Assistance in resolving such a situation can not only relieve the tension of the immediate conflict situation, but also better prepare people to deal more constructively with the next one.





Common situations where mediation is useful  include :

  • divorce and separation, especially where children are involved and there is a need of ongoing co-parenting or 'parallel parenting'.  Whether parents are married or not, separation and divorce bring important and difficult changes to a family structure and children are usually the most affected, even if they cannot make any decisions.  Studies show that children are mostly affected by contentious situations between their parents, often feel responsible and are troubled by feelings of conflicts of loyalty,
    .
  • Cross border family disputes.  Worldwide mobility has increased the number of couples of different nationalities while the number of separations and divorces is also on the rise. The particularity of these situations from other family situations includes​ the need to deal with two different legal systems, the diverse cultures and primary languages of the parties, important geographical distances between the parents, and the fear for both parents of losing frequent contact with their children, often creating high conflict situations.​ The Hague Convention treaties of 1980 (on the removal of children from their habitual place of residence) and 1996 (concerning parental responsibility and children's rights) as well as the European Counsel Regulation known as Brussels II (bis and ter) provide some legal framework for how decisions will be taken), but mediation can be helpful :
    • ​At the outset of a separation to prevent a situation qualified as child abduction by one of the parents
    • During a legal proceeding for return of a child, to help the parents determine the organisation of the living situation for the future for them and their child
    • After a legal decision to return a child is made, in order to help the parents work out together how the return of the child will be carried out in a least conflictual way possible
    • At anytime the parents realise that the conflict between them is harming the well being of the children

  • Couples mediation, where couples find themselves frequently in conflict and are not determined to separate or divorce. This is different from therapy for couples and is not intended as a replacement.  But sometimes 3 to 5 sessions of mediation can help couples better listen to each other, uncover conflicting needs, identify if either party is not willing to work on any identified issues and whether this would be a showstopper for the other.  If this is not the case, they can mediate concrete positive means to address the identified issues for both in ways that both agree meet their needs.

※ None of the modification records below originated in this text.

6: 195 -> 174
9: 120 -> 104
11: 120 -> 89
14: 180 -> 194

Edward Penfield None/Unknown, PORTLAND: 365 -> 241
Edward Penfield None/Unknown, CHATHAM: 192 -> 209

  • Parent - youth conflicts.  Parenting is not an easy task and it is sometimes difficult to understand the changes children are going through and why they behave the way they do.  Again, this is not intended to replace family counselling.  But a few mediation sessions help open up communication channels, and help those involved find more constructive ways to communicate and negotiate different opinions and understand common interests and goals.
     
  • Extended family situations where decisions are necessary and family members are in conflict about what to do.  If family members are willing to come together, mediation can assist in ensuring that all members are heard, and alternatives are explored and evaluated.   Mediation can help family members who have avoided each other or those difficult conversations for many years to come together in a more constructive dialogue.

  • Neighbor disputes: in situations where neighbors do not see eye to eye, close proximity can cause ongoing tensions, stress and bad feelings, which can even lead to costly legal disputes or negative retaliatory actions.  A mediated discussion between or among the parties involved can help improve the dialogue among the parties, the understanding of why they behave as they do or what the impact is on the other parties, identify common interests and goals, and improve the ongoing relationship.


  • Workplace Conflict; Similarly to neighbor or family disputes, conflict between people who must continue to work closely together can result in stress and tension, a negative work environment and have a serious impact on the productivity of a business.